Sui media si sono alternate ipotesi di spesa: un milione di euro, due milioni di euro. Per lo stabile e i macchinari, qual è l’importo di partenza?
“Quanto all’immobile ho già detto sopra, gli oneri saranno a carico dell’aggiudicatario e lo Stato si limiterà a dedurre un importo massimo di 500.000 euro dal canone di locazione. Il resto rimarrà a carico del cessionario, che spenderà quanto riterrà necessario o opportuno al fine della messa a norma dello stabile. Per il resto direi che la manifestazione d’interesse è stata ricalcata su precedenti bandi e comunque l’obiettivo è trovare privati sinceramente interessati a sviluppare la produzione lattiero-casearia tipica sammarinese”.
Non si può pensare a una Centrale del Latte senza un dialogo con l’Europa. Esportare significa richiedere il marchio CE.
“Infatti stiamo lavorando anche per il raggiungimento di questo obiettivo”.

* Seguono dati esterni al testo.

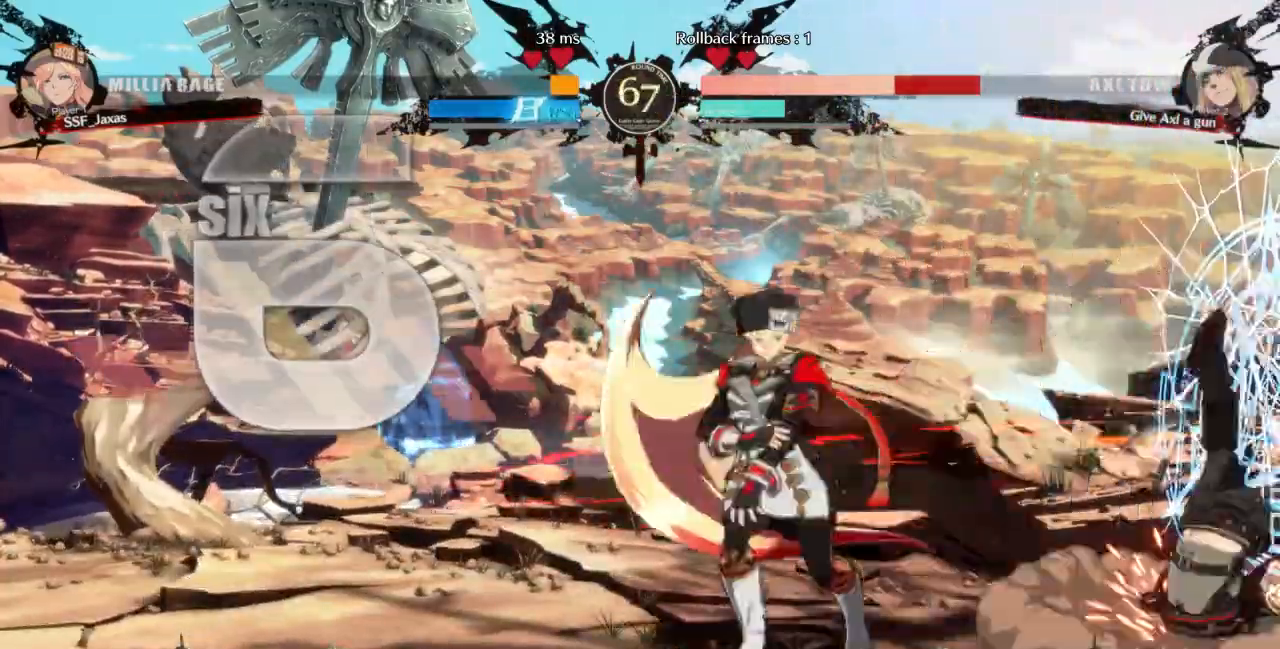
Gameplay with a controller (arcade stick); each line is a JSON object with the inputs held at the frame after it. "events" lists button and stick changes between this image and that frame as [ms after this image, input, new state], when the widget could be followed in between. Not read: L3 R3 START other_buttons.
{"buttons": [], "events": []}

IL PRESIDENTE DEL CONSORZIO TERRA DI SAN MARINO
Flavio Benedettini segue la vicenda legata la futuro della Centrale del latte da cittadino ma anche da Presidente del Consorzio Terra di San Marino. “Sono preoccupato. La Centrale costituisce un bene per l’intera comunità. La struttura oggi non è più idonea né sicura. Il rischio è che a febbraio 2015 chiuda un settore storico dell’agroalimentare locale”.

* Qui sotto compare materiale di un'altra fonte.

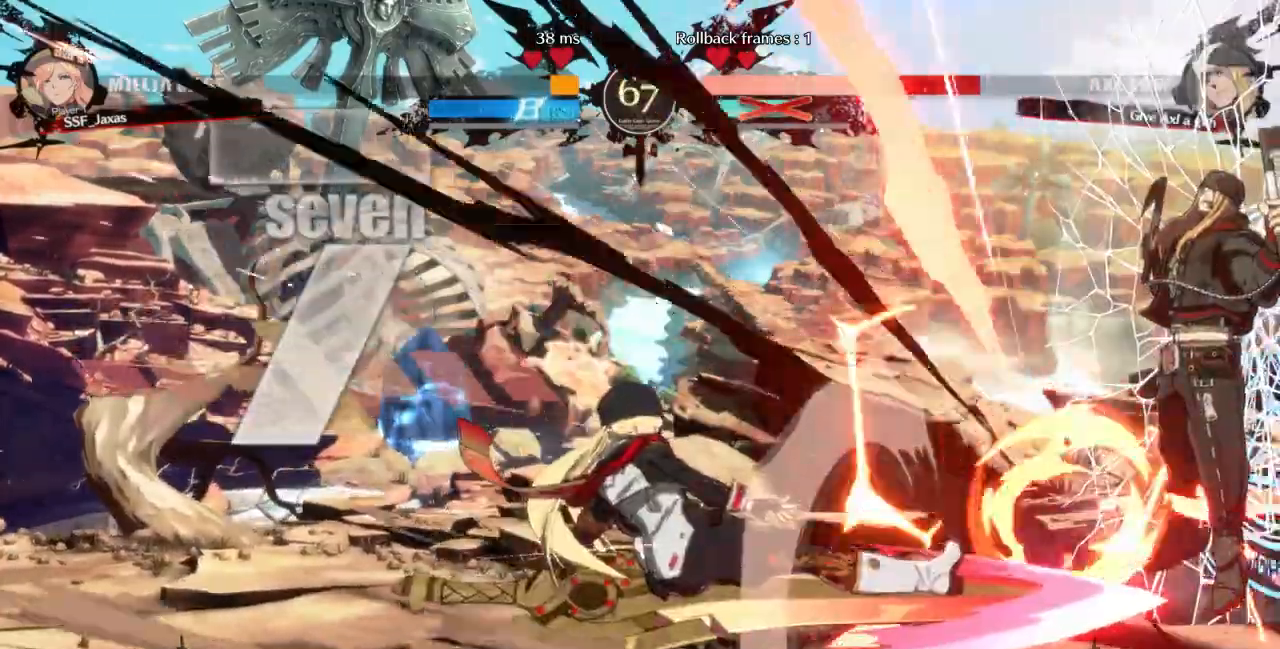
{"buttons": [], "events": []}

Quali sono secondo lei le prospettive?
“Le soluzioni sono essenzialmente due: o l’edificio viene restaurato e consolidato oppure chiuderà”.
Sarebbe una grossa perdita per i cittadini.
“L’azienda è nel cuore di tutti: siamo cresciuti con i loro prodotti, con il cartone del latte del territorio sul tavolo di casa”.
Negli anni sono stati presentati diversi bandi.
“Alcune cordate locali ma anche estere hanno dato la disponibilità all’acquisizione, anche attraverso progetti meravigliosi, ma poi non se n’è fatto niente. Credo sia una questione di cuore: l’azienda non ha grandi introiti. Il problema è che si è parlato della Centrale del latte in un periodo difficile sotto il punto di vista economico: la grande crisi dei mercati, eccetera. Nel tempo forse si sono raffreddate le parti. Le imprese, come modus operandi, prima fanno e poi decidono”.
La struttura non gode di grande salute.
“Dovranno essere impiegate molte risorse per i lavori: un importo che oscilla tra il milione e i due milioni di euro. L’azienda però rappresenta un simbolo per il territorio e deve essere trovata una soluzione. Positiva, chiaramente”.